GateFusion: Hierarchical Gated Cross-Modal Fusion for Active Speaker Detection
Yu Wang, Juhyung Ha, Frangil M. Ramirez, Yuchen Wang, David J. Crandall
TL;DR
GateFusion tackles active speaker detection by implementing Hierarchical Gated Fusion (HiGate) that enables progressive, layer-wise cross-modal injections between audio and visual streams. It leverages strong pretrained encoders (AV-HuBERT for video, Whisper for audio) and augments them with MAL and OPP auxiliary losses to promote unimodal–multimodal alignment and suppress visual false positives. The method achieves state-of-the-art or competitive results across Ego4D-ASD, UniTalk, WASD, and AVA-ActiveSpeaker, and demonstrates strong out-of-domain generalization. Ablations confirm that HiGate together with MAL and OPP yields robust performance, with four strategically chosen fusion layers offering the best trade-off between accuracy and efficiency, indicating the broad applicability of hierarchical gated fusion for multimodal understanding.
Abstract
Active Speaker Detection (ASD) aims to identify who is currently speaking in each frame of a video. Most state-of-the-art approaches rely on late fusion to combine visual and audio features, but late fusion often fails to capture fine-grained cross-modal interactions, which can be critical for robust performance in unconstrained scenarios. In this paper, we introduce GateFusion, a novel architecture that combines strong pretrained unimodal encoders with a Hierarchical Gated Fusion Decoder (HiGate). HiGate enables progressive, multi-depth fusion by adaptively injecting contextual features from one modality into the other at multiple layers of the Transformer backbone, guided by learnable, bimodally-conditioned gates. To further strengthen multimodal learning, we propose two auxiliary objectives: Masked Alignment Loss (MAL) to align unimodal outputs with multimodal predictions, and Over-Positive Penalty (OPP) to suppress spurious video-only activations.
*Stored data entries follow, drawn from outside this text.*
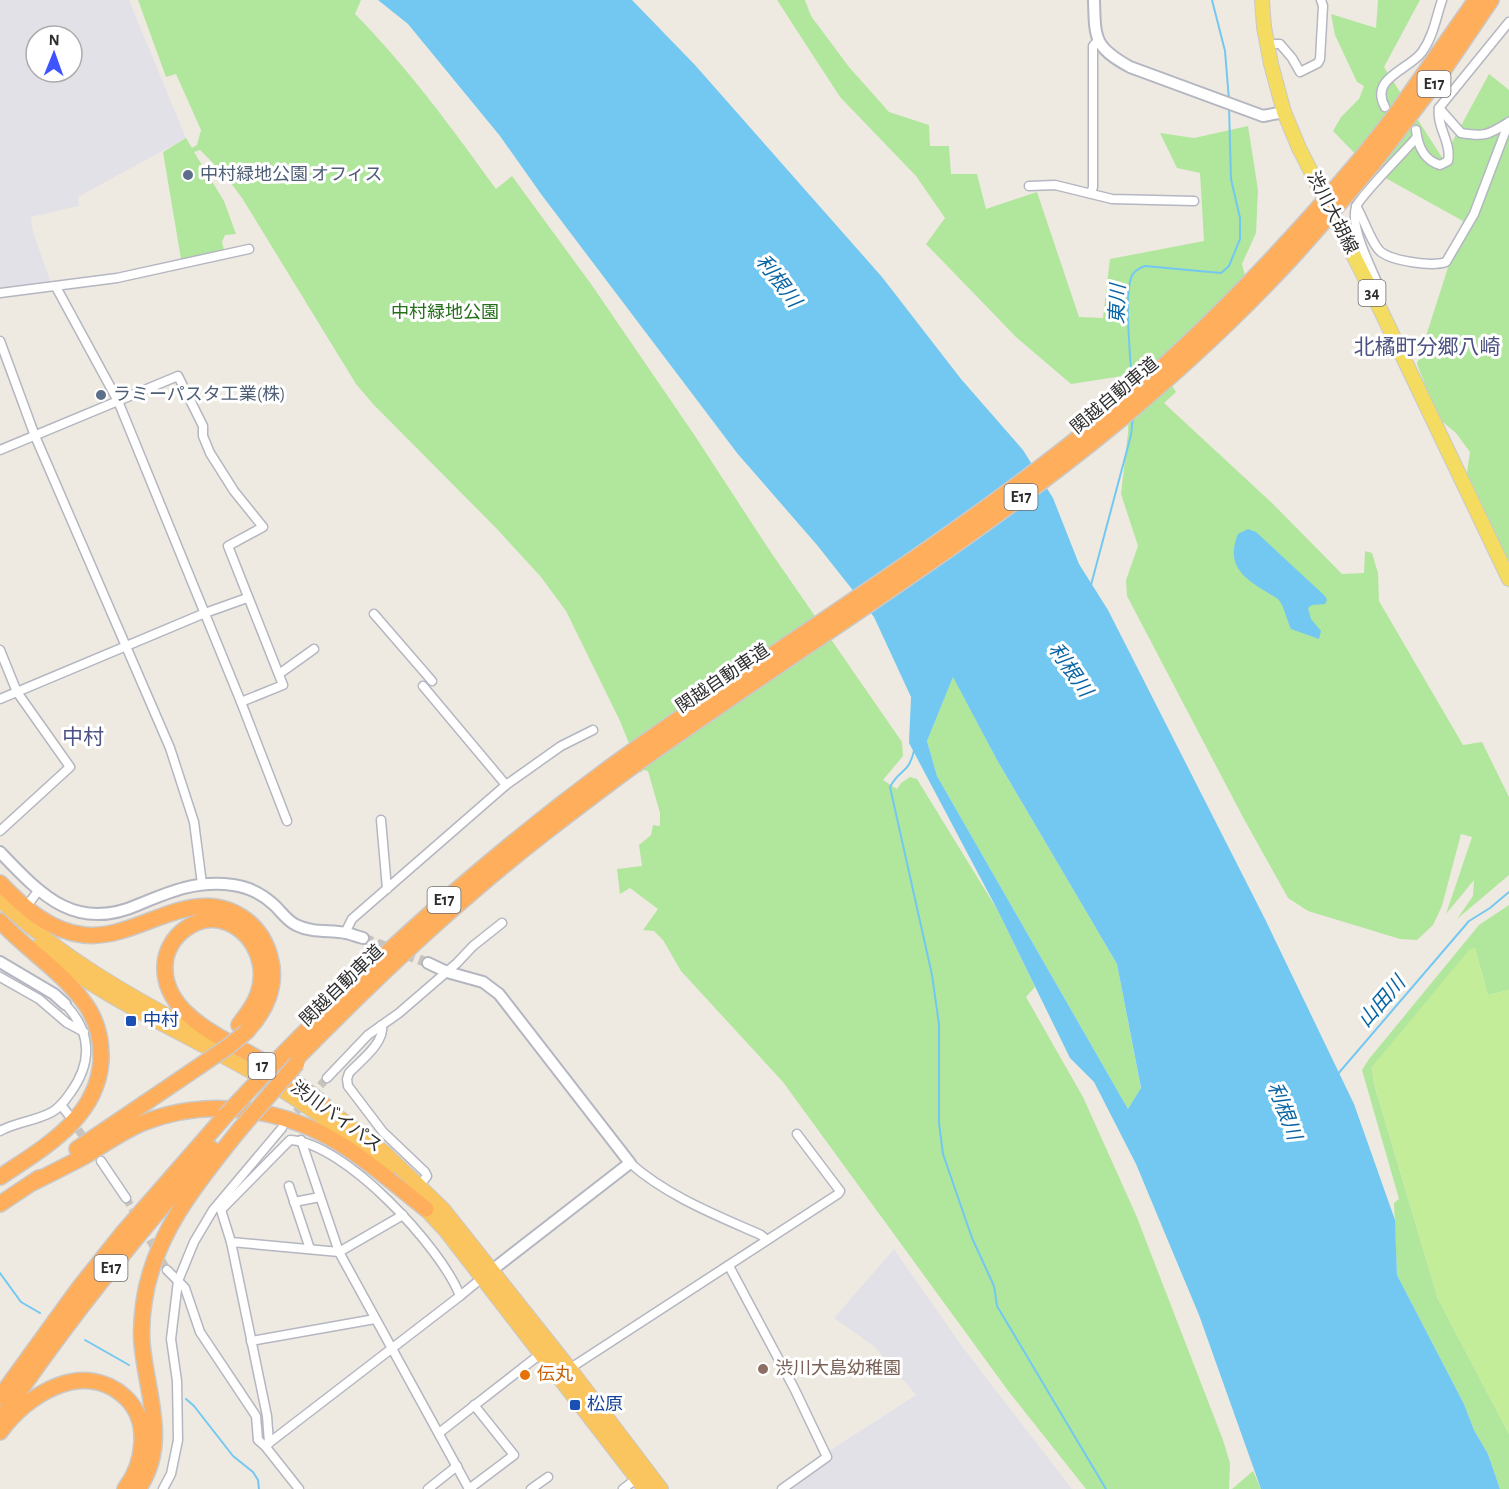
<svg xmlns="http://www.w3.org/2000/svg" width="1509" height="1489" font-family="'Alegreya Sans','Noto Sans JP',sans-serif">
<style>
.industrial{fill:#e3e1e8;fill-rule:evenodd}
.green{fill:#b1e69d}
.pitch{fill:#c3ed98}
.water{fill:#73c8f2;fill-rule:evenodd}
.lines{fill:none;stroke-linecap:round;stroke-linejoin:round}
.stream{stroke:#73c8f2;stroke-width:2}
.minor-tunnel{stroke:#c8c4bd;stroke-width:8;stroke-dasharray:8 4;stroke-linecap:butt}
.tertiary-tunnel{stroke:#c8c4bd;stroke-width:10;stroke-dasharray:10 5;stroke-linecap:butt}
.minor-casing{stroke:#b4b6c1;stroke-width:11}
.tertiary-casing{stroke:#b4b6c1;stroke-width:14}
.primary-casing{stroke:#c9c9c9;stroke-width:16}
.trunk-casing{stroke:#c9c9c9;stroke-width:16}
.motorway-casing{stroke:#c9c9c9;stroke-width:18}
.minor{stroke:#fff;stroke-width:8}
.tertiary{stroke:#fff;stroke-width:10}
.primary{stroke:#f4dc60;stroke-width:14}
.trunk{stroke:#fac55e;stroke-width:14}
.motorway{stroke:#ffae5c;stroke-width:15}
.motorway-bridge-casing{stroke:#c9c9c9;stroke-width:18;stroke-linecap:butt}
.motorway-bridge{stroke:#ffae5c;stroke-width:15}
.service-dot{fill:#5c6f8a;stroke:#fff;stroke-width:2}
.transit-dot{fill:#1a4fb4;stroke:#fff;stroke-width:2}
.education-dot{fill:#8d6e63;stroke:#fff;stroke-width:2}
.food-dot{fill:#e8710a;stroke:#fff;stroke-width:2}
.labels{text-anchor:middle;dominant-baseline:central;stroke-width:6;stroke-linejoin:round;paint-order:stroke}
.shield{fill:#fff;stroke:#6d6d6d;stroke-width:1.5}
.shield-label{font-size:16px;font-weight:bold;fill:#2e2e2e}
.service-label{font-size:18px;fill:#4e5e75;stroke:#fff;text-anchor:start}
.street-label{font-size:18px;fill:#2e2e2e;stroke:#fff}
.park-label{font-size:18px;fill:#256f1a;stroke:#fff}
.transit-label{font-size:18px;fill:#164399;stroke:#fff;text-anchor:start}
.education-label{font-size:18px;fill:#785e54;stroke:#fff;text-anchor:start}
.food-label{font-size:18px;fill:#c56008;stroke:#fff;text-anchor:start}
.water-label{font-size:20px;font-style:italic;fill:#0a65a5;stroke:#fff}
.quarter-label{font-size:21px;fill:#4c5281;stroke:#fff}
</style>
<rect width="100%" height="100%" fill="#efeae1"/>
<g class="industrial">
<path d="M0,0h129l57,138 -108,59 1,9 -48,11 2,15 18,51 -51,6zM36,36h36v36h-36z"/>
<path d="M894,1249l70,100 108,140h-287l45,-29 -4,-7 90,-58 -41,-48 -41,-29z"/>
</g>
<g class="green">
<path d="M138,0h223l-6,14c54,55 96,113 141,175l16,-13 79,108 102,149 77,118 132,191 1,14 -20,24 14,9 4,-6 9,-6 7,2 81,132 37,76 -9,10 57,100 53,118 87,225 7,23 -1,26h-143l-77,-97 -226,-310 -102,-111 -18,-31 -9,-9 -11,-1 15,-21 -28,-21 -10,6 -3,-25 25,-3 -3,-21 12,-10 2,-10 7,1v-13l-12,-42 -5,-1 -2,3 -21,-52 -54,-110 -25,-34 -44,-48 -124,-125 -17,-20 -114,-186 -17,-23 -25,-25 -6,2 30,49 12,33 -11,1 -3,7 2,8 -43,9 -18,-107 23,-14 6,10 5,-3 4,-15 -25,-56 -10,3z"/>
<path d="M777,0h28l6,16 38,51 40,45 40,13 1,21h19l2,28h26l9,35 51,-17 42,125 24,1 7,-59 94,-18 -4,-68 -23,-5 -17,-35 34,5 54,-12 10,64 -2,43 -14,31 4,15 -87,87 17,26 -12,11 108,100 70,71 22,-1 1,-22 7,2 6,20 1,28 84,144 19,-3 27,55v78l-52,44 16,-23 1,-16 -28,34 26,-77 -11,-3 -19,72 -9,19 -16,15 -17,-1 -92,-28 -20,-13 -43,-77 -118,-225 -1,-16 12,-34 -17,-52 7,-61 1,-30 -6,-27 -52,8 -55,-47 -90,-93 19,-26 -29,-42 -76,-79z"/>
<path d="M1378,0h42l-36,67 59,92 46,-85 20,16v477l-43,-88 4,-27 -14,-19 -18,-15 -21,-54 46,-143 -92,-51 -38,-39 8,-14 18,-18 5,-13 -7,-4 -22,-47 -4,-21 45,14z"/>
<path d="M953,676l44,84 120,204 24,125 -13,20 -191,-333 -10,-35z"/>
<path d="M1509,905v85l-21,5 -13,-47 -103,119 2,17 64,215 71,135v55h-9l-12,-35 -14,-24 -10,-26 -67,-129 -3,-72 5,-4 -37,-129 7,-11 110,-134z"/>
<path d="M1253,1471l8,18h-29z"/>
</g>
<path class="pitch" d="M1475,948l13,47 21,-5v444l-71,-135 -64,-215 -2,-17 97,-117z"/>
<g class="water">
<path d="M378,0h254l63,65 187,212 79,102 62,71 30,48 26,66 29,46 157,309 89,185 41,116 2,55 67,129 10,26 14,24 12,35h-239l-62,-174 -63,-151 -42,-82 -24,-24 -72,-147 -89,-168 2,-46 -37,-80 -57,-72 -80,-92 -196,-259 -41,-58 -92,-112zM953,677l44,83 120,204 24,124 -13,21 -191,-333 -10,-35z"/>
<path d="M1248,529l8,3 69,64 2,4 -2,4 -13,1 -4,3 3,11 10,12 -2,8 -28,-10c-4,-8 -7,-24 -13,-30 -4,-3 -9,-5 -13,-8 -24,-14 -39,-28 -27,-57z"/>
</g>
<g class="lines">
<g class="stream">
<path d="M1212,0l13,51 4,49"/>
<path d="M1132,386c-1,-24 -8,-88 -1,-108 2,-7 8,-10 14,-12l76,7 8,-7 11,-27v-21l-9,-39 -2,-73"/>
<path d="M1091,585l40,-150 2,-19"/>
<path d="M914,751c-6,24 -14,17 -24,36l42,188 7,49v99l4,31 29,84 22,48 3,20 109,183"/>
<path d="M1337,1075l132,-154 21,-13 19,-16"/>
<path d="M0,1273l21,29 19,11"/>
<path d="M85,1340l44,25"/>
<path d="M186,1399l8,7 39,50 20,16 5,8 1,9"/>
</g>
<g class="minor-tunnel">
<path d="M71,1120l17,23"/>
<path d="M288,1121l39,-43"/>
<path d="M126,1198l41,72"/>
</g>
<path class="tertiary-tunnel" d="M363,938l65,25"/>
<g class="minor-casing">
<g id="minor">
<path d="M1266,44h14l12,14 8,14 18,-9 2,-4 3,-53 -2,-6"/>
<path d="M1385,107c-16,-29 24,-37 37,-55 11,-15 14,-34 20,-52"/>
<path d="M1439,108l22,25c24,4 27,2 48,-11"/>
<path d="M1416,130c2,17 8,30 24,35l8,-4c4,-18 -12,-35 -9,-53l70,-86"/>
<path d="M1029,186l26,-1 57,14 82,2"/>
<path d="M1091,193l2,-6v-141l5,-6"/>
<path d="M1356,206c7,11 16,39 25,46 12,9 51,15 65,10l28,-48 35,-92"/>
<path d="M56,287l62,114 123,301 46,119"/>
<path d="M1371,290l6,-8c-8,-19 -27,-55 -21,-75 3,-10 51,-58 61,-70"/>
<path d="M0,293l117,-15 132,-29"/>
<path d="M0,341l35,95 135,312 24,74 8,62"/>
<path d="M0,450l178,-74 25,50v10l7,17 24,38 29,36 -35,19 55,139 -42,17"/>
<path d="M374,614l58,67"/>
<path d="M0,650l17,42 53,75 -70,64"/>
<path d="M279,674l35,-25"/>
<path d="M423,686l83,99"/>
<path d="M0,699l205,-86 42,-15"/>
<path d="M381,820l6,69"/>
<path d="M29,903l9,-12"/>
<path d="M345,933l7,-14 154,-134 55,-39 32,-16"/>
<path d="M0,977l39,22 28,24 17,9"/>
<path d="M382,1025c3,18 -22,36 -33,48l-2,6 1,7 35,46 42,40 2,4 -7,9"/>
<path d="M327,1078l41,-43 31,-22 58,-50 16,-17 29,-23"/>
<path d="M61,1105l7,9"/>
<path d="M0,1131c16,-9 36,-10 52,-19 9,-5 13,-12 19,-20 22,-31 20,-61 -6,-88"/>
<path d="M301,1140l38,112 130,237"/>
<path d="M101,1161l25,37"/>
<path d="M630,1163c37,33 86,52 131,72l6,5"/>
<path d="M289,1186l21,63"/>
<path d="M294,1202l26,-5"/>
<path d="M221,1210l69,-70c54,2 152,108 170,156l22,-18"/>
<path d="M221,1210l10,32 36,174 2,27"/>
<path d="M231,1242l108,10 64,-37"/>
<path d="M729,1266l65,122 33,69 -45,32"/>
<path d="M167,1270l18,18 15,44 56,84 2,24 7,6 34,43"/>
<path d="M251,1341l124,-22"/>
<path d="M566,1371l272,-177 2,-3 -43,-57"/>
<path d="M439,1433l104,-81"/>
<path d="M265,1446l195,-150"/>
<path d="M163,1489l8,-15 7,-34 -1,-59 -6,-42 7,-58 16,-39 19,-32 69,-82"/>
<path d="M428,1489l29,-23"/>
<path d="M469,1489l45,-34 -40,-50"/>
<path d="M531,1489l17,-12"/>
<path d="M623,1489l13,-10"/>
</g>
</g>
<g class="tertiary-casing">
<g id="tertiary">
<path d="M1094,0c1,39 0,47 36,67l133,49 21,-4"/>
<path d="M0,852c42,44 76,81 140,52 31,-13 58,-24 93,-19 15,2 28,8 40,19 8,7 14,17 23,21 16,8 33,5 50,8 6,1 12,4 17,5"/>
<path d="M0,962l54,32 11,10"/>
<path d="M428,963l19,9 36,10 16,12 131,169 -143,111"/>
</g>
</g>
<g class="primary-casing">
<path id="primary" d="M1262,0l2,27 7,37 13,48 15,36 72,142 138,289"/>
</g>
<g class="trunk-casing">
<g id="trunk">
<path d="M0,900c63,59 137,101 214,140"/>
<path d="M38,947c68,53 147,86 221,129 46,27 89,58 128,94"/>
<path d="M314,1098l70,54 59,57 127,160 91,120"/>
<path d="M418,1201l28,30 199,258"/>
</g>
</g>
<g class="motorway-casing">
<g id="motorway">
<path d="M1363,156l30,-38 83,-118"/>
<path d="M1372,165l62,-81 57,-84"/>
<path d="M0,883c23,24 49,48 84,52 55,6 109,-55 162,-15 12,9 20,22 24,37 8,29 -5,55 -24,75"/>
<path d="M0,921c26,28 60,49 83,80 14,18 19,37 18,60 -4,58 -58,87 -101,116"/>
<path d="M239,1025c7,-10 15,-19 19,-31 10,-28 -3,-61 -32,-72 -28,-10 -60,14 -61,43 -3,51 63,75 99,97 21,12 40,27 59,42"/>
<path d="M285,1052c103,-105 212,-202 331,-289"/>
<path d="M294,1061c56,-57 114,-114 175,-166 49,-43 101,-82 153,-121"/>
<path d="M77,1149l102,-69"/>
<path d="M32,1183c18,-9 36,-18 53,-27 20,-12 39,-26 60,-34 64,-25 139,-14 197,23 30,19 56,42 84,64"/>
<path d="M0,1204l39,-26"/>
<path d="M0,1397l79,-109 43,-54 103,-118"/>
<path d="M0,1420c64,-96 136,-185 212,-271"/>
<path d="M0,1432c27,-38 84,-73 125,-35 13,12 18,28 17,46 -1,16 -7,33 -17,46"/>
<path d="M138,1489c32,-46 8,-96 4,-146 -1,-14 0,-28 2,-41 9,-67 55,-122 96,-173"/>
</g>
</g>
<use href="#minor" class="minor"/>
<use href="#tertiary" class="tertiary"/>
<use href="#primary" class="primary"/>
<use href="#trunk" class="trunk"/>
<use href="#motorway" class="motorway"/>
<g class="motorway-bridge-casing">
<g id="motorway-bridge">
<path d="M616,763c161,-116 333,-219 487,-345 96,-78 180,-167 260,-262"/>
<path d="M622,774c163,-118 337,-222 493,-350 60,-50 118,-103 171,-160 30,-32 58,-66 86,-99"/>
<path d="M179,1080l50,-34 17,-14"/>
<path d="M225,1116l60,-64"/>
<path d="M240,1129l57,-66"/>
</g>
</g>
<use href="#motorway-bridge" class="motorway-bridge"/>
</g>
<g class="service-dot">
<circle cx="188" cy="175" r="6"/>
<circle cx="101" cy="395" r="6"/>
</g>
<g class="transit-dot">
<rect x="125" y="1015" width="12" height="12" rx="3"/>
<rect x="569" y="1399" width="12" height="12" rx="3"/>
</g>
<circle class="education-dot" cx="763" cy="1369" r="6"/>
<circle class="food-dot" cx="525" cy="1375" r="6"/>
<g class="labels">
<g class="shield">
<rect x="1417.5" y="71" width="33" height="26" rx="4.5"/>
<rect x="1358.5" y="280" width="27" height="26" rx="4.5"/>
<rect x="1004.5" y="484" width="33" height="26" rx="4.5"/>
<rect x="427.5" y="887" width="33" height="26" rx="4.5"/>
<rect x="248.5" y="1053" width="27" height="26" rx="4.5"/>
<rect x="94.5" y="1255" width="33" height="26" rx="4.5"/>
</g>
<g class="shield-label">
<text x="1434" y="84">E17</text>
<text x="1372" y="293">34</text>
<text x="1021" y="497">E17</text>
<text x="444" y="900">E17</text>
<text x="262" y="1066">17</text>
<text x="111" y="1268">E17</text>
</g>
<g class="service-label">
<text x="200" y="175">中村緑地公園 オフィス</text>
<text x="113" y="395">ラミーパスタ工業(株)</text>
</g>
<g class="street-label">
<text transform="translate(1332 213) rotate(63)">渋川大胡線</text>
<text transform="translate(1115 396) rotate(-40)">関越自動車道</text>
<text transform="translate(723 679) rotate(-34)">関越自動車道</text>
<text transform="translate(342 986) rotate(-44)">関越自動車道</text>
<text transform="translate(336 1117) rotate(36)">渋川バイパス</text>
</g>
<g class="park-label">
<text x="445" y="313">中村緑地公園</text>
</g>
<g class="transit-label">
<text x="143" y="1021">中村</text>
<text x="587" y="1405">松原</text>
</g>
<g class="education-label">
<text x="775" y="1369">渋川大島幼稚園</text>
</g>
<g class="food-label">
<text x="537" y="1375">伝丸</text>
</g>
<g class="water-label">
<text transform="translate(778 281) rotate(53)">利根川</text>
<text transform="translate(1118 304) rotate(-88)">東川</text>
<text transform="translate(1070 670) rotate(55)">利根川</text>
<text transform="translate(1382 1002) rotate(-49)">山田川</text>
<text transform="translate(1284 1111) rotate(69)">利根川</text>
</g>
<g class="quarter-label">
<text x="1427" y="347">北橘町分郷八崎</text>
<text x="83" y="737">中村</text>
</g>
</g>
<g transform="translate(54 54) rotate(1)"><circle r="28" fill="#ffffff" stroke="#ababab" stroke-width="1.5"/>
<path d="M0-4.5L10 22L0 15L-10 22Z" fill="#3e55fe"/>
<text y="-9" font-size="16" font-weight="bold" text-anchor="middle" fill="#2e2e2e">N</text>
</g>
</svg>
GateFusion establishes new state-of-the-art results on several challenging ASD benchmarks, achieving 77.8% mAP (+9.4%), 86.1% mAP (+2.9%), and 96.1% mAP (+0.5%) on Ego4D-ASD, UniTalk, and WASD benchmarks, respectively, and delivering competitive performance on AVA-ActiveSpeaker. Out-of-domain experiments demonstrate the generalization of our model, while comprehensive ablations show the complementary benefits of each component.